* _Required action_: The copy must hold exactly the lines from the one with "standard_deviation, 2015-03-30: 0.08 -> 0.05" through the end of the listing below, and nothing else, with no pictures.

--- Entries shown Enclosed Below ---

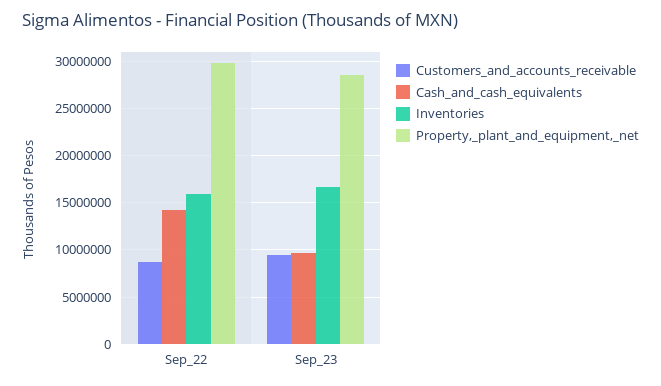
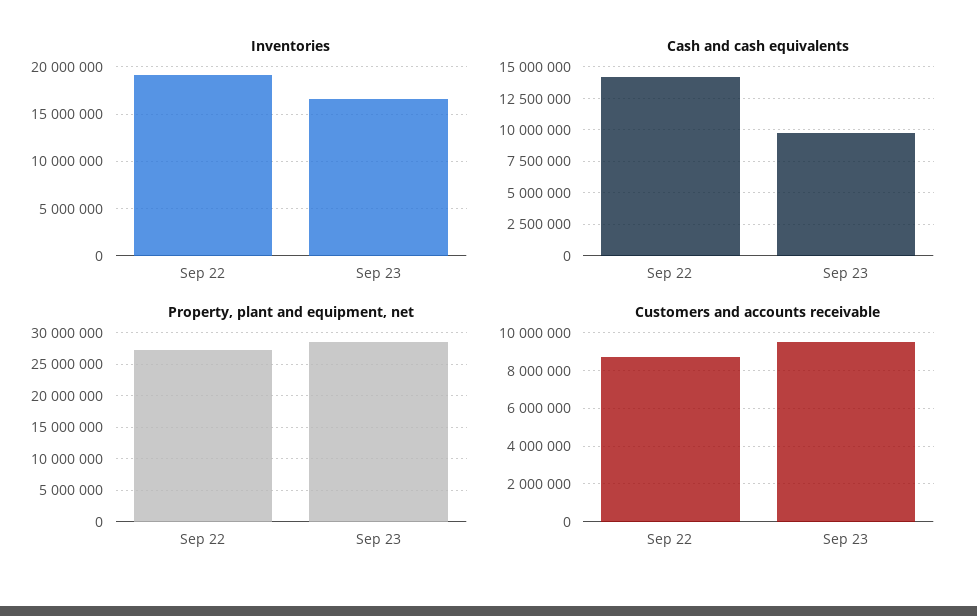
Inventories, Sep_22: 16000000 -> 19000000
Property,_plant_and_equipment,_net, Sep_22: 30000000 -> 27000000

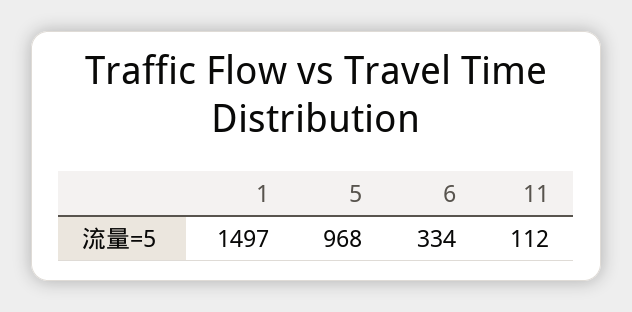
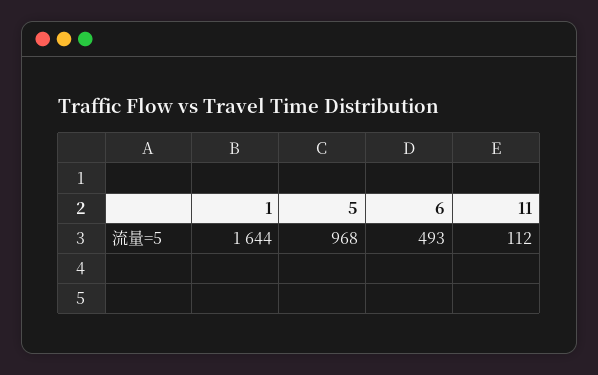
1: 1497 -> 1644
6: 334 -> 493

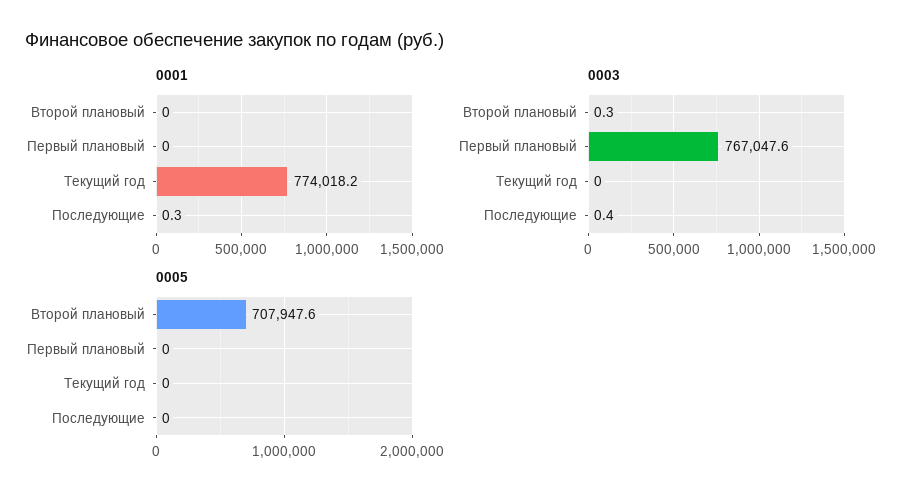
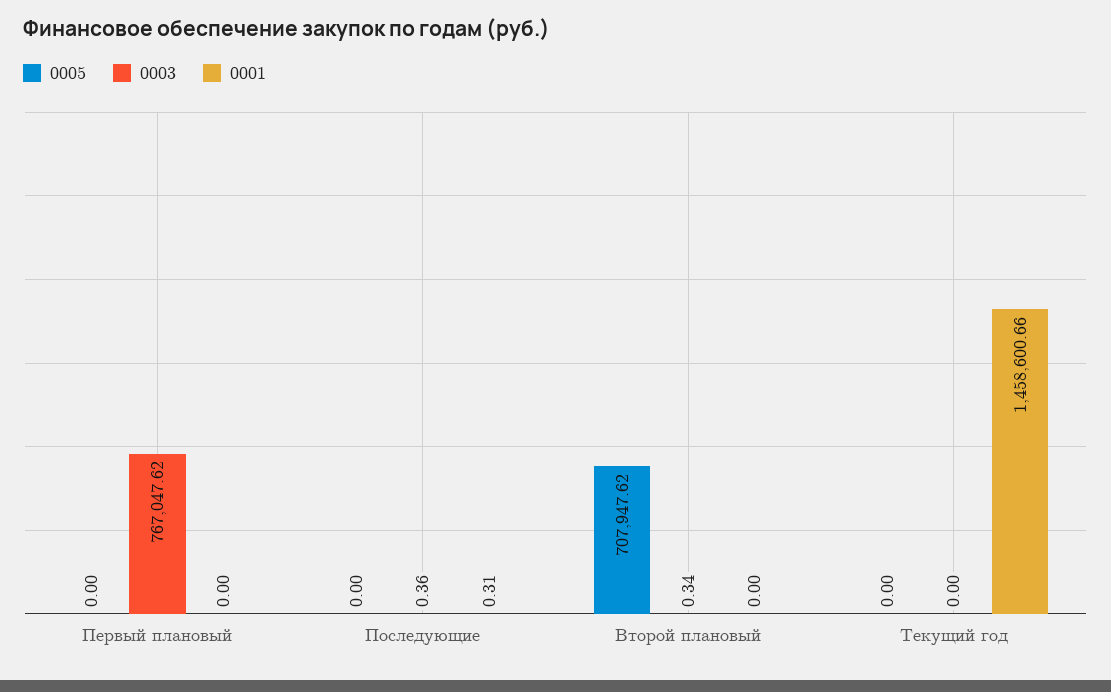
0001, Текущий год: 774018.2 -> 1458600.66

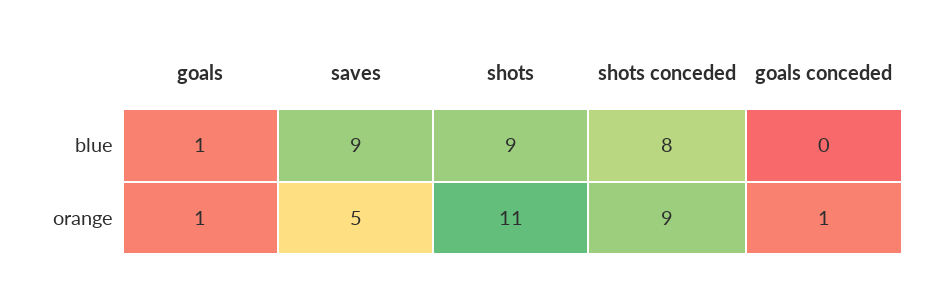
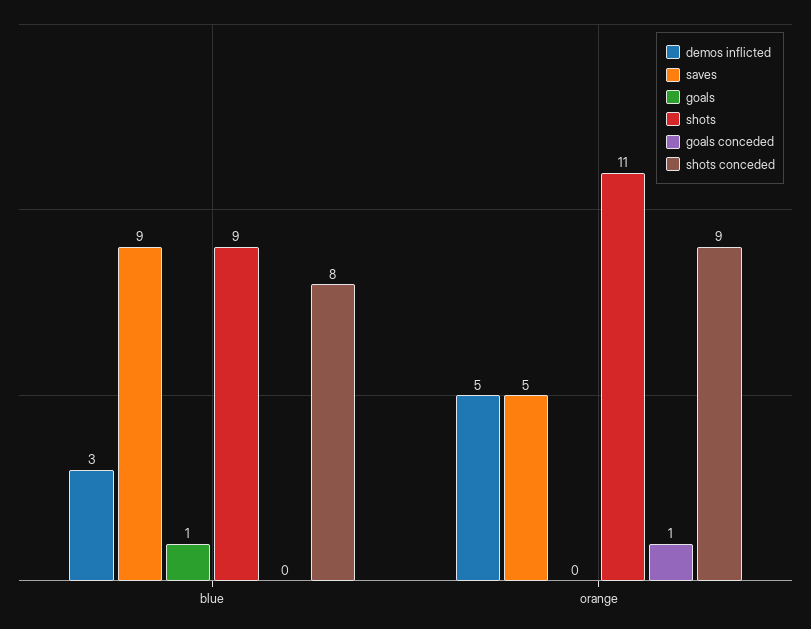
goals, orange: 1 -> 0
demos inflicted, blue: none -> 3
demos inflicted, orange: none -> 5

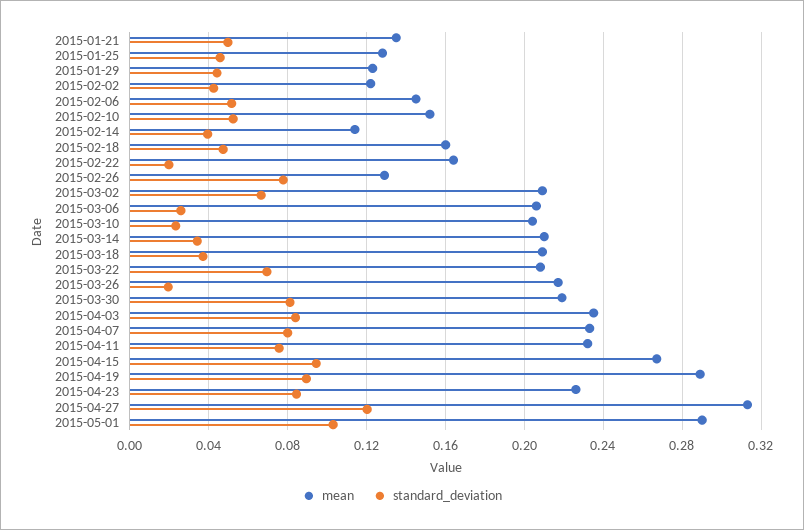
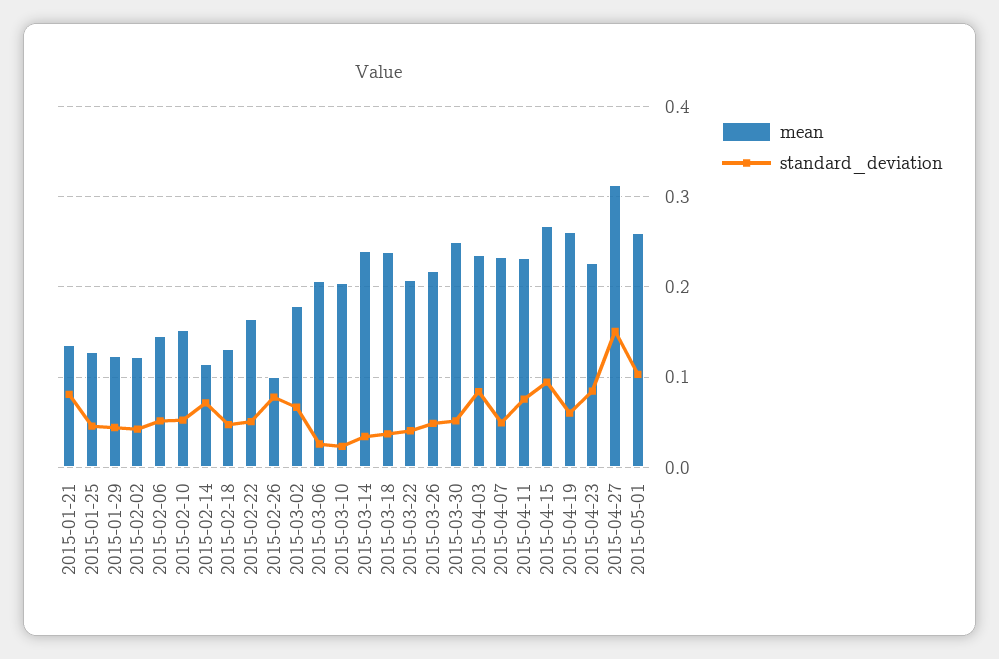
standard_deviation, 2015-01-21: 0.05 -> 0.08
standard_deviation, 2015-02-14: 0.04 -> 0.07
mean, 2015-02-18: 0.16 -> 0.13
standard_deviation, 2015-02-22: 0.02 -> 0.05
mean, 2015-02-26: 0.13 -> 0.1
mean, 2015-03-02: 0.21 -> 0.18
mean, 2015-03-14: 0.21 -> 0.24
mean, 2015-03-18: 0.21 -> 0.24
standard_deviation, 2015-03-22: 0.07 -> 0.04
standard_deviation, 2015-03-26: 0.02 -> 0.05
mean, 2015-03-30: 0.22 -> 0.25
standard_deviation, 2015-03-30: 0.08 -> 0.05
standard_deviation, 2015-04-07: 0.08 -> 0.05
mean, 2015-04-19: 0.29 -> 0.26
standard_deviation, 2015-04-19: 0.09 -> 0.06
standard_deviation, 2015-04-27: 0.12 -> 0.15
mean, 2015-05-01: 0.29 -> 0.26

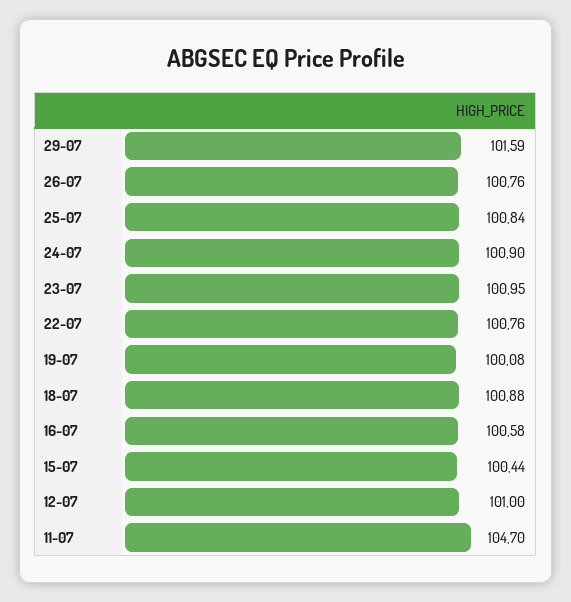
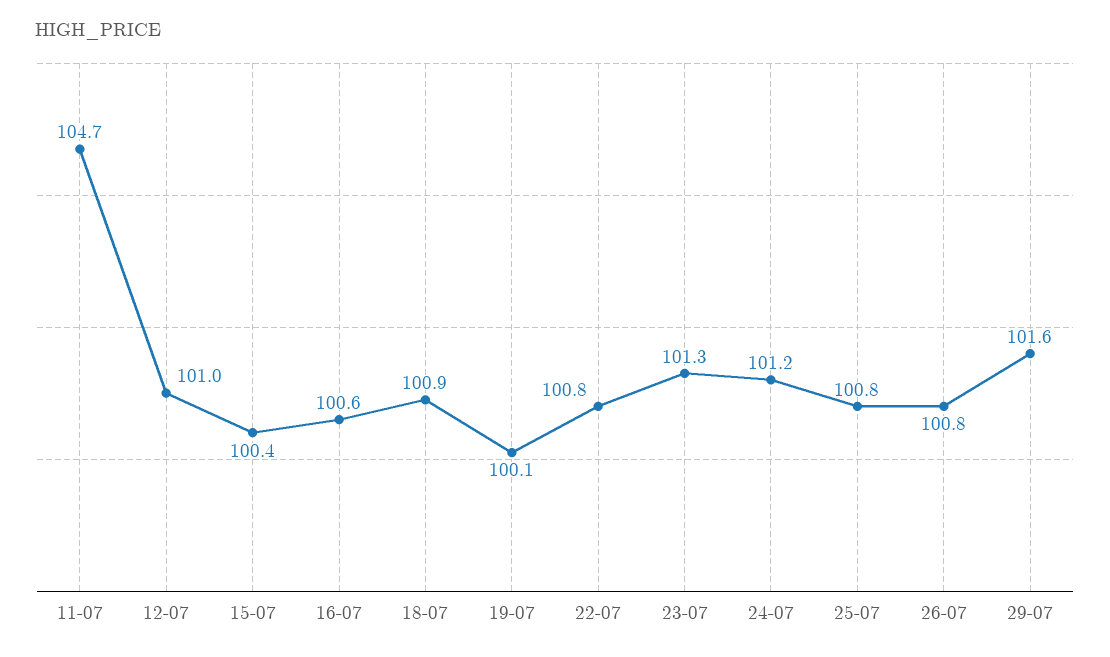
24-07: 100.9 -> 101.2
23-07: 100.95 -> 101.3

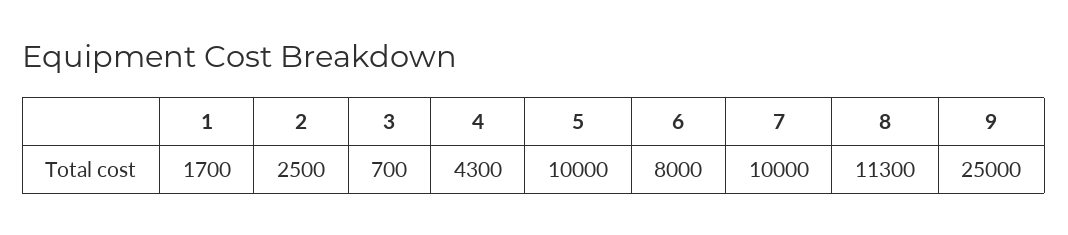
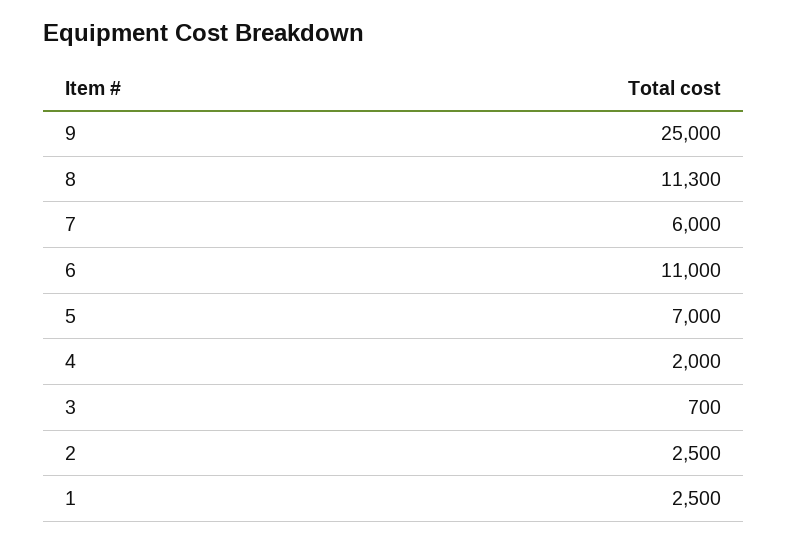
1: 1700 -> 2500
4: 4300 -> 2000
5: 10000 -> 7000
6: 8000 -> 11000
7: 10000 -> 6000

--- End of Enclosed Entries shown ---

* _Exercise solution_:
standard_deviation, 2015-03-30: 0.08 -> 0.05
standard_deviation, 2015-04-07: 0.08 -> 0.05
mean, 2015-04-19: 0.29 -> 0.26
standard_deviation, 2015-04-19: 0.09 -> 0.06
standard_deviation, 2015-04-27: 0.12 -> 0.15
mean, 2015-05-01: 0.29 -> 0.26

24-07: 100.9 -> 101.2
23-07: 100.95 -> 101.3

1: 1700 -> 2500
4: 4300 -> 2000
5: 10000 -> 7000
6: 8000 -> 11000
7: 10000 -> 6000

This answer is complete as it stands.